What workout can't you live without?
JB: I've really gotten into CrossFit exercises in the past three years. I've incorporated that into my offseason workouts, and I've kept some of the exercises for my in-season maintenance program. I like doing functional exercises, like throwing sand bags, lifting tires, doing burpees, sprinting and then doing some lunges or squats and pull-ups. I'd say my favorites are pulling rope and flipping tires.
What's the toughest thing you put your body through?
JB: When you play 162 games in 182 days and tack on about 40 days of spring training, it's a pretty tough thing to put your body through. The monotony of the schedule also gets to you, so it's a grind mentally as well. The combination ultimately contributes to your body breaking down by the end of the year, so you rest as much as needed, and then you have to get back to training. So you've got to keep your eye on the prize and try to be the best player you can be on a day-to-day basis and do whatever it takes to reach that goal. That way you can contribute to the team as much as you can, and hopefully that's good enough to get your team to the playoffs and hopefully the World Series. That's my ultimate goal.
What do you tell yourself when you feel like you can't train any further?

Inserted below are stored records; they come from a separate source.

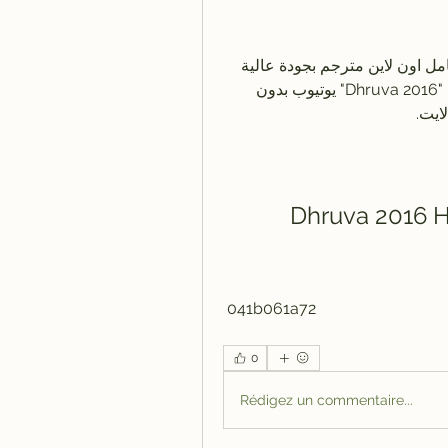
مشاهدة فيلم الأكشن والإثارة الهندي Dhruva 2016 كامل اون لاين مترجم بجودة عالية 
HDTV 720p BluRay شاهد مباشرة بدون تحميل فيلم "Dhruva 2016" يوتيوب بدون 
Dhruva 2016 
 041b061a72
0
Rédigez un commentaire...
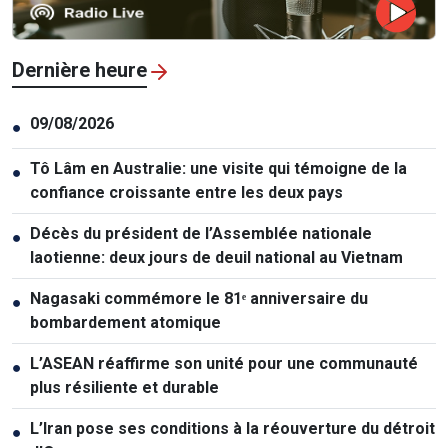
Dernière heure
09/08/2026
●
Tô Lâm en Australie: une visite qui témoigne de la
●
confiance croissante entre les deux pays
Décès du président de l’Assemblée nationale
●
laotienne: deux jours de deuil national au Vietnam
Nagasaki commémore le 81ᵉ anniversaire du
●
bombardement atomique
L’ASEAN réaffirme son unité pour une communauté
●
plus résiliente et durable
L’Iran pose ses conditions à la réouverture du détroit
●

JB: During the offseason, it's hard for me to get to a point where I feel like I can't go anymore because when I'm getting tired or the exercises are getting to me, the adrenaline push and wanting to be the best I can be is enough to get me through. So I can push myself. I've never had a problem with that. I don't like to use comparisons to other people to drive myself. I'm just trying to be as good as I can with my abilities and my set of skills.
What about your body would surprise us?
JB: Most people expect me to have huge arms because people identify hitting home runs with big arms, I guess. When they see me, they are like, "Oh my god! You are not as big as I thought! You have small arms!" Everyone keeps going on and on about arms, arms, arms. I've never had big arms, though, so to me it's pretty funny that people think that I'm supposed to have big arms because I hit home runs.